Ok so I'm horrible at leveling apparently. This cake looked good, then I crumb coated and now.....ugh. What do I do? Rebake? Hubby says try to use frosting and then make sure the next tier is level. It will be covered in fondant as well.
Set it between two tall cans or boxes, whatever you have one hand (shortening cans, large vegetable cans, etc.) that are pretty much level with the lowest side, then use a long knife balanced on the cans, or a piece of dental floss, and trim the top of a bit, the crumb coat the top again.
If you build up with icing, it's like to deform under the fondant over time and cause your fondant to wrinkle.
Yes you could do that. No need to rebake. If you want, if the difference is drastic, just trim the top off to make it level, and refrost. Use a leveler or a knife, abd be sure to measure from the bottom
That's the reason I invested in a cake leveler; )
I've seen people who baked their cakes in sheet pans then cut out the desired shapes....i'd never be able to get a level tier that way....but you could stack and fill a bunch of layers then use a good leveler like an Agbay set at 4 inches and level the whole thing at once.
While I am sure that an Agbay would make levelling simpler it is not necessary to get level layers. I do mine when they are still partly frozen.
While they are still partly frozen unwrap them and if you haven't already, measure them and decide what height layers you want to do.
Take a thin long bladed serrated knife and using your ruler mark the cake the whole way round at say 2cm (I either do 4 x 2cm or 3 x 2.75cm). Do all your line marking now so say one line at 2cm and one line at 4cm.
Sit the cake on it's bottom and use your serrated knife to cut through using your 'line markings' as your guide.
By the time your ready to cut your cakes after marking them the should be basically defrosted except for the middle, when 'linemarking' particularly for a round cake I do it while it is still pretty frozen as I tip the cake on it's side and a defrosted round cake will get a bit squished.

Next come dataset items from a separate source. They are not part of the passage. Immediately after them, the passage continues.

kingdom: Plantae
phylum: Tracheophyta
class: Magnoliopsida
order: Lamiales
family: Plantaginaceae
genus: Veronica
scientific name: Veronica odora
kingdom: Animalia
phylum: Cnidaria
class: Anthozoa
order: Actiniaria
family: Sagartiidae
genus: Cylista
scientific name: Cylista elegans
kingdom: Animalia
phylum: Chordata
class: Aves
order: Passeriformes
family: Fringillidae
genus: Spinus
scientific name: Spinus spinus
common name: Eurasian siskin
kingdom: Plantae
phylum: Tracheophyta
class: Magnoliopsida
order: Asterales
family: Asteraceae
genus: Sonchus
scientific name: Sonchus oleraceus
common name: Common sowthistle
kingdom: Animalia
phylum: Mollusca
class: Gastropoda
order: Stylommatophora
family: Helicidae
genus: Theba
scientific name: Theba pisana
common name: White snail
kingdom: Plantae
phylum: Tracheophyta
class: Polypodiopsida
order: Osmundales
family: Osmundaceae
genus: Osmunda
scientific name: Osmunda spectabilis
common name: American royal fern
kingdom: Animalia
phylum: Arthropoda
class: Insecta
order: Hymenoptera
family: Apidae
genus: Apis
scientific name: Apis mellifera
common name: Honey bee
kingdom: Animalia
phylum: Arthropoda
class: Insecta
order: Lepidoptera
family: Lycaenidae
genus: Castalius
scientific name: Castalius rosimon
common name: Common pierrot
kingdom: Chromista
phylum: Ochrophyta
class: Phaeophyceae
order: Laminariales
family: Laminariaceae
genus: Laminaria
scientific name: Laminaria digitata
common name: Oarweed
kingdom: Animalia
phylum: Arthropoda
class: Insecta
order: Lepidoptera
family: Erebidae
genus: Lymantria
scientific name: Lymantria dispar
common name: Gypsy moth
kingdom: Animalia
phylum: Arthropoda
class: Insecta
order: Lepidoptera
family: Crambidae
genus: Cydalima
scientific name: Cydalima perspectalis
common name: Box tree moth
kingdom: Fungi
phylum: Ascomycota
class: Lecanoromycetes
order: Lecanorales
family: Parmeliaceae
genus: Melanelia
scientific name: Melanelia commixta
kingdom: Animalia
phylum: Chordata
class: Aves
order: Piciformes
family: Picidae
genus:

When cutting through the cake keep your hand on top not on the side otherwise when you come through the frozen bit you may find the knife saying a little hello to your hand ;-)
I always have trouble using my big Wilton level (the one with the serrated blade). I always manage to dig into one side more than the other. What I've found the easiest for me is to wait until the cakes are cooled and the put them back into their size baking pan and simple run a large serrated knife over the top using the top of the pan as a guide. Hope this makes since.
The Agbay (any model) is absolutely your best friend, best cake tool and totally worth the investment. You'll save time, headaches, worry and cake.